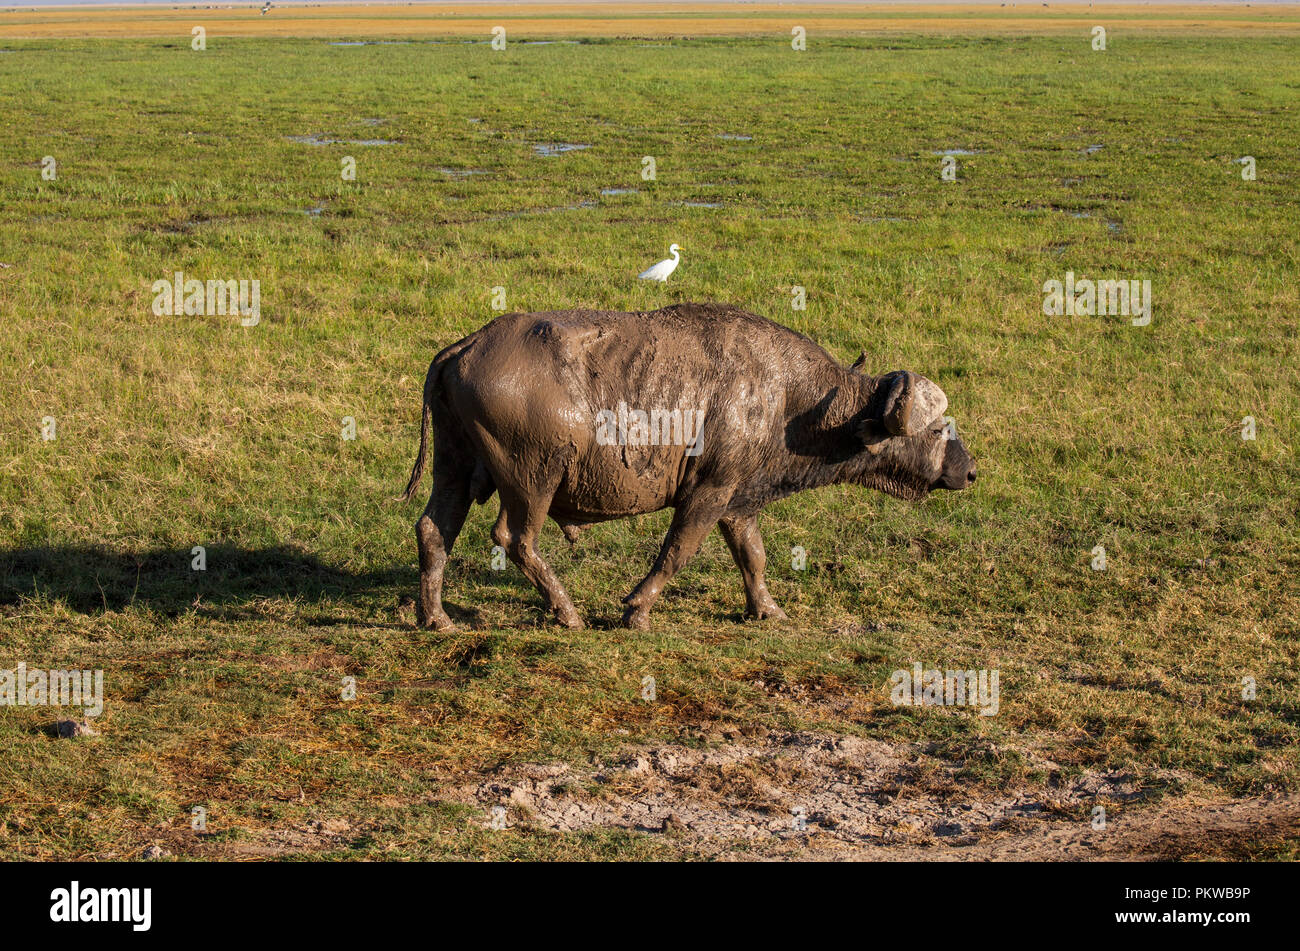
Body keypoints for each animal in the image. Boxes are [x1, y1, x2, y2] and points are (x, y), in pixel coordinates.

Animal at [400, 304, 972, 631]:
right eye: (936, 429)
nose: (968, 472)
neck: (791, 400)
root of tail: (467, 345)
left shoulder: (737, 501)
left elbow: (753, 557)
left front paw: (767, 610)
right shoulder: (706, 495)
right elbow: (676, 554)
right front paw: (636, 610)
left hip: (455, 467)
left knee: (433, 530)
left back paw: (436, 618)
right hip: (533, 480)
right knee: (515, 539)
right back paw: (568, 613)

BRIEF:
Check each line of the material for the word "left". Copy the ones that have it.

SOLUTION:
left shoulder: (737, 501)
left elbow: (753, 557)
left front paw: (767, 610)
left hip: (455, 467)
left knee: (433, 530)
left back paw: (436, 618)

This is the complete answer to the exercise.